TWO hundred tonnes of waste disguised as silage have been discovered at a disused farm in what authorities believe is the first crime of its kind in Scotland.
Police found more than 600 bundles of paper, cloth and building rubble dumped in outbuildings at Meadowfield Farm, near Edinburgh Airport, “cleverly disguised” to resemble packaged silage, according to the Scottish Environmental Protection Agency (Sepa).
It is thought the huge piles of dumped rubbish would have cost more than £60,000 to dispose of legally.
The incident of industrial-scale fly-tipping was thought to have occurred around the time of the Commonwealth Games in Glasgow but remained undiscovered for weeks because the farm is now disused.
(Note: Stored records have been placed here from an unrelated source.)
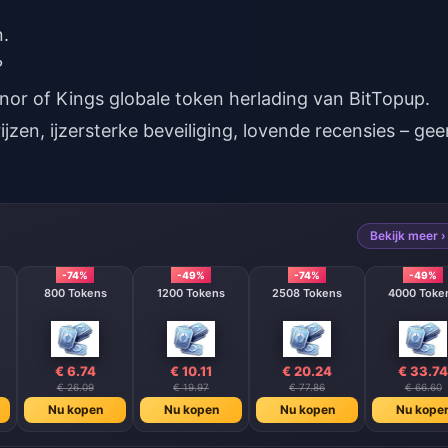
n.
?
or of Kings globale token herlading
van BitTopup.
zen, ijzersterke beveiliging, lovende recensies – gee
Bekijk meer ›
-74%
-49%
-74%
-49%
800 Tokens
1200 Tokens
2508 Tokens
4000 Tok
€ 6.74
€ 10.11
€ 20.24
€ 33.74
€ 26.09
€ 19.97
€ 77.86
€ 66.60
Nu kopen
Nu kopen
Nu kopen
Nu kope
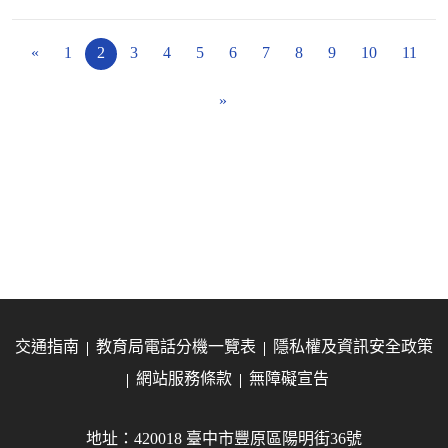
«
1
2
3
4
5
6
7
8
9
10
11
»
交通指南
教育局電話分機一覽表
隱私權及資訊安全政策
網站服務條款
無障礙宣告
地址：420018 臺中市豐原區陽明街36號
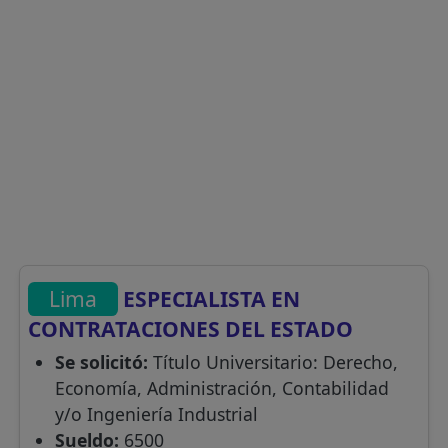
Lima
ESPECIALISTA EN
CONTRATACIONES DEL ESTADO
Se solicitó:
Título Universitario: Derecho,
Economía, Administración, Contabilidad
y/o Ingeniería Industrial
Sueldo:
6500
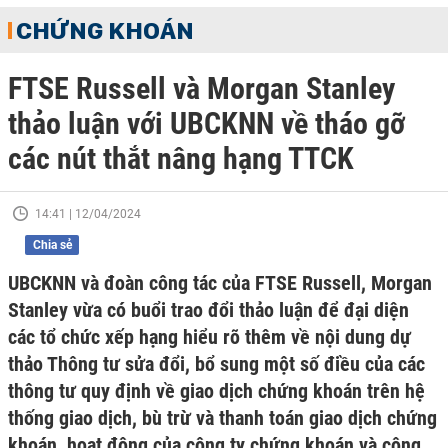
CHỨNG KHOÁN
FTSE Russell và Morgan Stanley
thảo luận với UBCKNN về tháo gỡ
các nút thắt nâng hạng TTCK
14:41 | 12/04/2024
Chia sẻ
UBCKNN và đoàn công tác của FTSE Russell, Morgan
Stanley vừa có buổi trao đổi thảo luận để đại diện
các tổ chức xếp hạng hiểu rõ thêm về nội dung dự
thảo Thông tư sửa đổi, bổ sung một số điều của các
thông tư quy định về giao dịch chứng khoán trên hệ
thống giao dịch, bù trừ và thanh toán giao dịch chứng
khoán, hoạt động của công ty chứng khoán và công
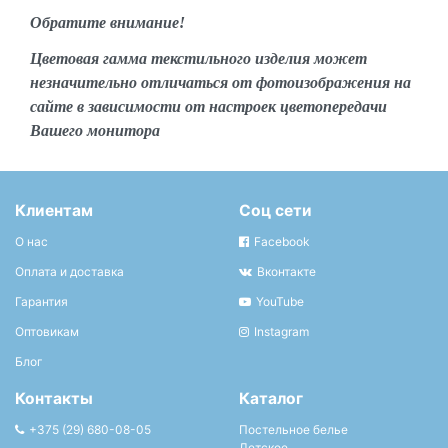
Обратите внимание!
Цветовая гамма текстильного изделия может
незначительно отличаться от фотоизображения на
сайте в зависимости от настроек цветопередачи
Вашего монитора
Клиентам
Соц сети
О нас
Facebook
Оплата и доставка
Вконтакте
Гарантия
YouTube
Оптовикам
Instagram
Блог
Контакты
Каталог
+375 (29) 680-08-05
Постельное белье
Детское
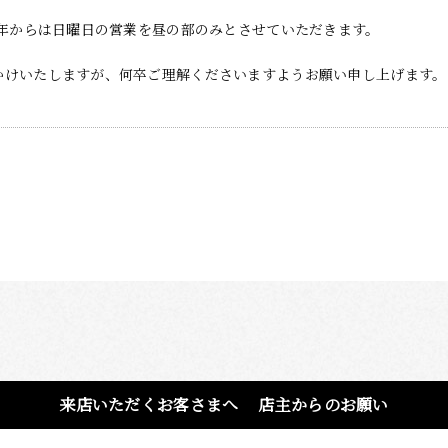
26年からは日曜日の営業を昼の部のみとさせていただきます。
かけいたしますが、何卒ご理解くださいますようお願い申し上げます。
来店いただくお客さまへ
店主からのお願い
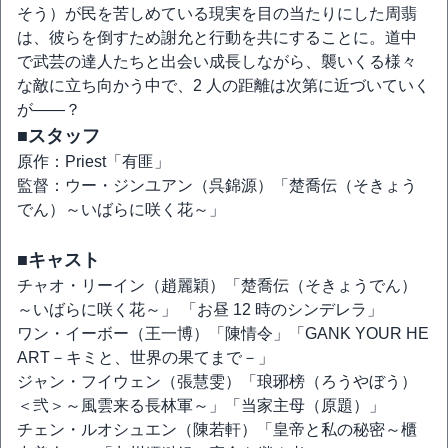
そう）が民を苦しめている現実を目の当たりにした周翡
は、彼らを倒すため謝允と行動を共にすることに。道中
で武芸の達人たちと出会い成長しながら、襲いくる様々
な敵に立ち向かう中で、2 人の距離は次第に近づいていく
が――？
■スタッフ
原作：Priest「有匪」
監督：ウー・ジンユアン（呉錦源）「楚喬伝（そきょう
でん）～いばらに咲く花～」
■キャスト
チャオ・リーイン（趙麗穎）「楚喬伝（そきょうでん）
～いばらに咲く花～」 「お昼 12 時のシンデレラ」
ワン・イーボー（王一博）「陳情令」「GANK YOUR HE
ART－キミと、世界の果てまで－」
ジャン・フイウェン（張慧雯）「琅琊榜（ろうやぼう）
＜弐＞～風雲来る長林軍～」「当家主母（原題）」
チェン・ルオシュエン（陳若軒）「皇帝と私の秘密～櫃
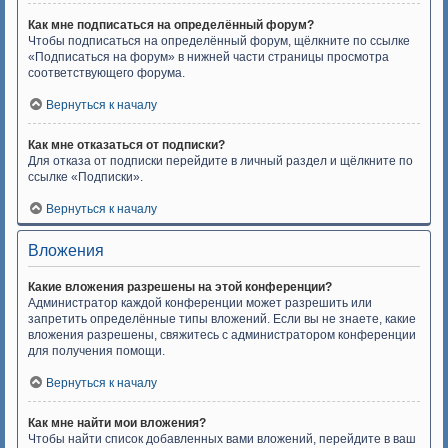
Как мне подписаться на определённый форум?
Чтобы подписаться на определённый форум, щёлкните по ссылке
«Подписаться на форум» в нижней части страницы просмотра
соответствующего форума.
Вернуться к началу
Как мне отказаться от подписки?
Для отказа от подписки перейдите в личный раздел и щёлкните по
ссылке «Подписки».
Вернуться к началу
Вложения
Какие вложения разрешены на этой конференции?
Администратор каждой конференции может разрешить или
запретить определённые типы вложений. Если вы не знаете, какие
вложения разрешены, свяжитесь с администратором конференции
для получения помощи.
Вернуться к началу
Как мне найти мои вложения?
Чтобы найти список добавленных вами вложений, перейдите в ваш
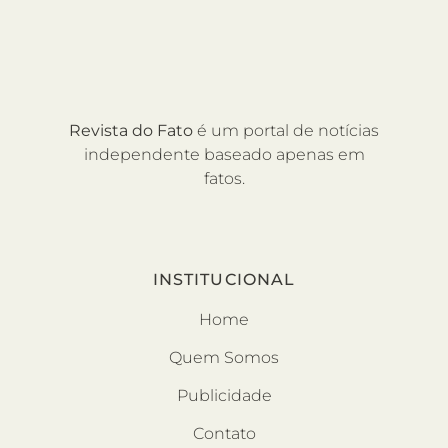
Revista do Fato
é um portal de notícias
independente baseado apenas em
fatos.
INSTITUCIONAL
Home
Quem Somos
Publicidade
Contato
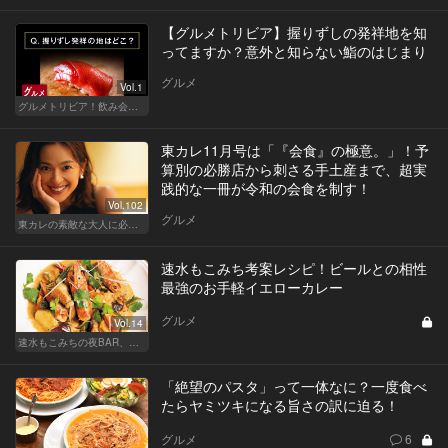
【グルメトリビア】握りずしの発祥地を知
ってますか？意外と知らない鮨のはじまり
グルメ
Vol.1
グルメトリビア！飲み会やデートで会話のネタになるQ＆A
東カレ11月号は「『会食』の極意。」！予
算別の必勝店から刺さる手土産まで、超実
践的な一冊が令和の会食を制す！
Vol.102
グルメ
東カレの素敵な大人に必要なこと
速水もこみち考案レシピ！ビールとの相性
最強のお手軽イエローカレー
グルメ
Vol.14
速水もこみちの夜BAR、夜メシ、夜レシピ
「絶望のパスタ」って一体なに？一度食べ
たらヤミツキになる旨さの訳に迫る！
グルメ
6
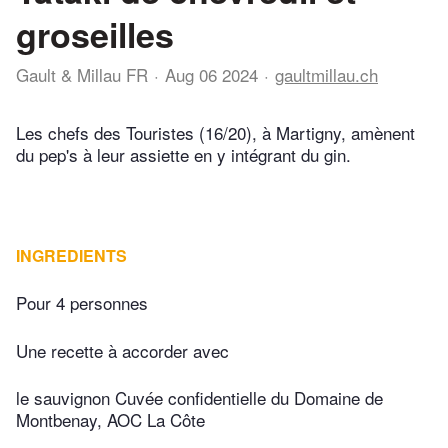
groseilles
Gault & Millau FR
Aug 06 2024
gaultmillau.ch
Les chefs des Touristes (16/20), à Martigny, amènent
du pep's à leur assiette en y intégrant du gin.
INGREDIENTS
Pour 4 personnes
Une recette à accorder avec
le sauvignon Cuvée confidentielle du Domaine de
Montbenay, AOC La Côte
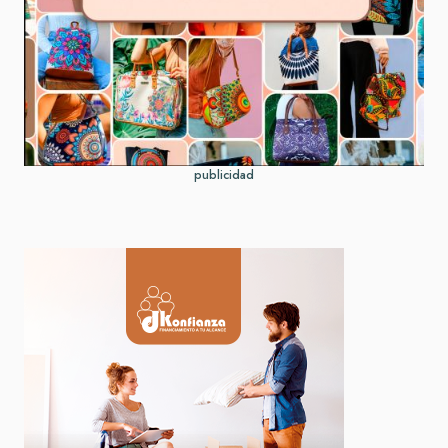
publicidad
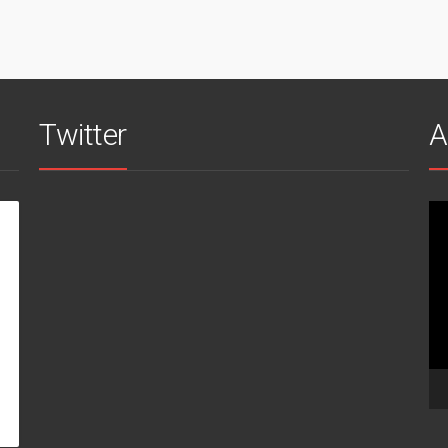
Twitter
A
Vi
oy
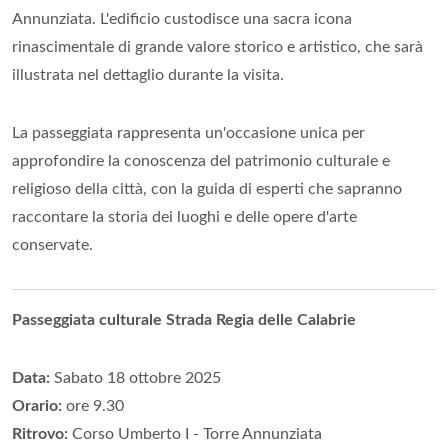
Annunziata. L'edificio custodisce una sacra icona
rinascimentale di grande valore storico e artistico, che sarà
illustrata nel dettaglio durante la visita.
La passeggiata rappresenta un'occasione unica per
approfondire la conoscenza del patrimonio culturale e
religioso della città, con la guida di esperti che sapranno
raccontare la storia dei luoghi e delle opere d'arte
conservate.
Passeggiata culturale Strada Regia delle Calabrie
Data:
Sabato 18 ottobre 2025
Orario:
ore 9.30
Ritrovo:
Corso Umberto I - Torre Annunziata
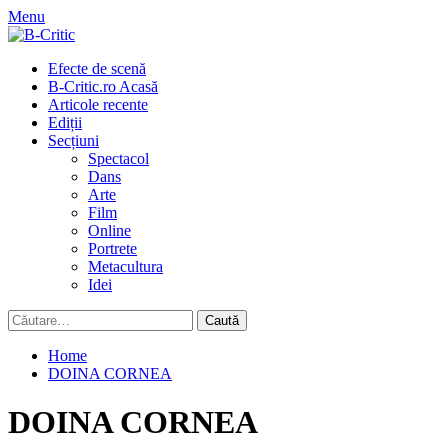
Skip
Menu
to
content
Primary
Efecte de scenă
Menu
B-Critic.ro Acasă
Articole recente
Ediții
Secțiuni
Spectacol
Dans
Arte
Film
Online
Portrete
Metacultura
Idei
Caută
după:
Home
DOINA CORNEA
DOINA CORNEA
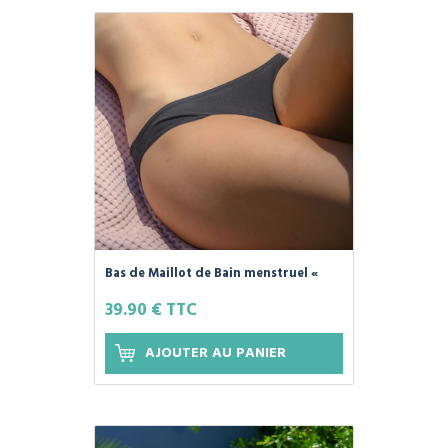
Bas de Maillot de Bain menstruel «
SWIM'PLIM » 100% Coton Bio, Couleur
39.90 € TTC
Noir - PLIM -
AJOUTER AU PANIER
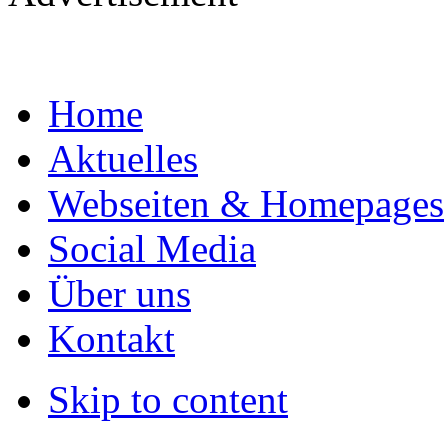
Home
Aktuelles
Webseiten & Homepages
Social Media
Über uns
Kontakt
Skip to content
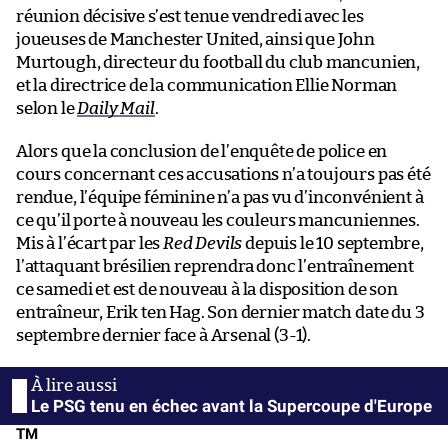
réunion décisive s’est tenue vendredi avec les
joueuses de Manchester United, ainsi que John
Murtough, directeur du football du club mancunien,
et la directrice de la communication Ellie Norman
selon le
Daily Mail
.
Alors que la conclusion de l’enquête de police en
cours concernant ces accusations n’a toujours pas été
rendue, l’équipe féminine n’a pas vu d’inconvénient à
ce qu’il porte à nouveau les couleurs mancuniennes.
Mis à l’écart par les
Red Devils
depuis le 10 septembre,
l’attaquant brésilien reprendra donc l’entraînement
ce samedi et est de nouveau à la disposition de son
entraîneur, Erik ten Hag. Son dernier match date du 3
septembre dernier face à Arsenal (3-1).
Le PSG tenu en échec avant la Supercoupe d'Europe
TM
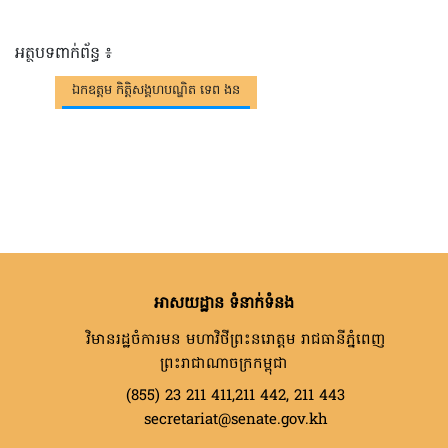
អត្ថបទពាក់ព័ន្ធ ៖
ឯកឧត្តម កិត្តិសង្គហបណ្ឌិត ទេព ងន
អាសយដ្ឋាន ទំនាក់ទំនង
វិមានរដ្ឋចំការមន មហាវិថីព្រះនរោត្តម រាជធានីភ្នំពេញ
ព្រះរាជាណាចក្រកម្ពុជា
(855) 23 211 411,211 442, 211 443
secretariat@senate.gov.kh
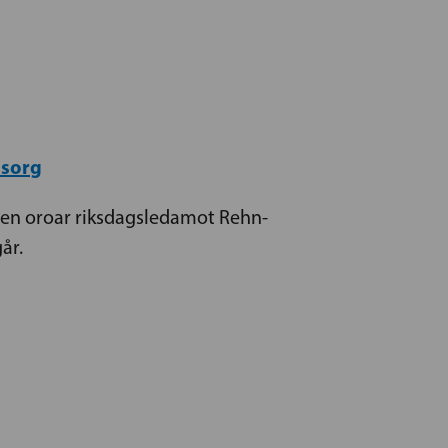
sorg
ormen oroar riksdagsledamot Rehn-
år.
Sepa said the culprits used several lorries and trucks to transport the waste to the farm, and would have also needed a forklift truck to position the rubbish bales into its outhouses.
Now, authorities are launching an investigation to determine who was responsible for the “well-executed” crime as part of a wider crackdown on illegal fly-tipping.
Calum MacDonald, Sepa’s executive director, said: “This is a very significant number of bales that are full of waste that have been brought to the farm illicitly and deposited without the knowledge of the owner of the property.
“When intact, the bales have the exact same appearance as an agricultural silage bale and this may be why this wasn’t noticed when the waste was deposited at the site.”
A spokeswoman for Police Scotland said inquiries were ongoing but Sepa was spearheading the probe into the illegal dumping.
Nearby residents have been left shocked by the incident.
Andrew Mather, chair of neighbouring Cramond and Barnton Community Council, said: “I was totally in awe – it staggered me.”
Kerry Barr, of the National Farmers Union Scotland (NFUS), said she had never encountered rural rubbish-dumping on such a scale.
“Fly-tipping has always been a problem and is nothing new, but this is very different,” she said.
“This was clever even in the time of year they’ve chosen to act. Sepa said this particular incident must have happened sometime during the Commonwealth Games, and that’s the time of year that farmers are usually on the road transporting silage from site to site.
“And so even a farmer wouldn’t have thought twice if they saw a lorry or a tractor passing by carrying these bags, because they so heavily resembled silage.
“Their plan was very clever, and very, very well executed.”
Ms Barr added that the NFUS had issued a warning to farmers across the country to remain vigilant against this type of crime.
“People are starting to go to greater and greater lengths in order to avoid new landfill taxes, but this is something we’ve never seen,” she said.
“We’ve sent out a warning to our farmers to be on the lookout for anything suspicious.”
Sepa has issued a witness appeal to aid its investigations.